Exercise objective.
Answer these questions from the jazz guitar thread.
(a) What does the first poster want to pick up?
(b) According to the reply, which two brands are the real competition for quality per dollar?
(c) Which makers does the reply list past the $1000 mark?

Extract to read.
# Jazz guitar reccomendation



## telecaster90 (Jan 23, 2008)

Hey guys, I've been diving head first into jazz recently and I'd love to pick up a jazz box Could you guys reccomend me some affordable, but quality guitars to check out?

Gracias


----------



## God Hand Apostle (Jan 23, 2008)

I've been doing lots of research on the same subject. What other jazz players reccomend for a first time box are the Epiphone Emperor Regent, Broadway, or Joe Pass, Samick JZ2 or JZ4, Aria FA71, Carlo Robelli D-120.
The real competition seems to be between Samick and Epiphone though for quality / dollar value.

Getting more past the $1000 mark, Stromberg, D'Angelico Excel line, Heritage, Eastman...

Stored data.
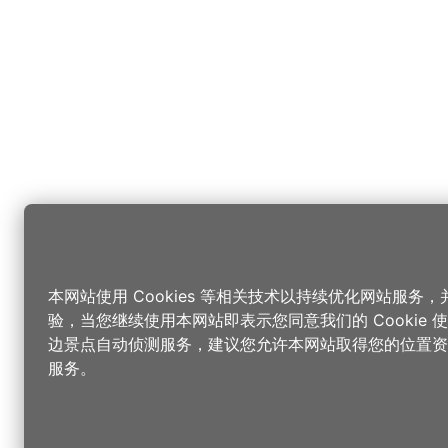
本网站使用 Cookies 等相关技术以持续优化网站服务
验，当您继续使用本网站即表示您同意我们的 Cookie
边景点自动侦测服务，建议您允许本网站取得您的位置资
服务。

Solution to this task.
(a) A jazz box, affordable but of good quality.
(b) Samick and Epiphone.
(c) Stromberg, the D'Angelico Excel line, Heritage, and Eastman.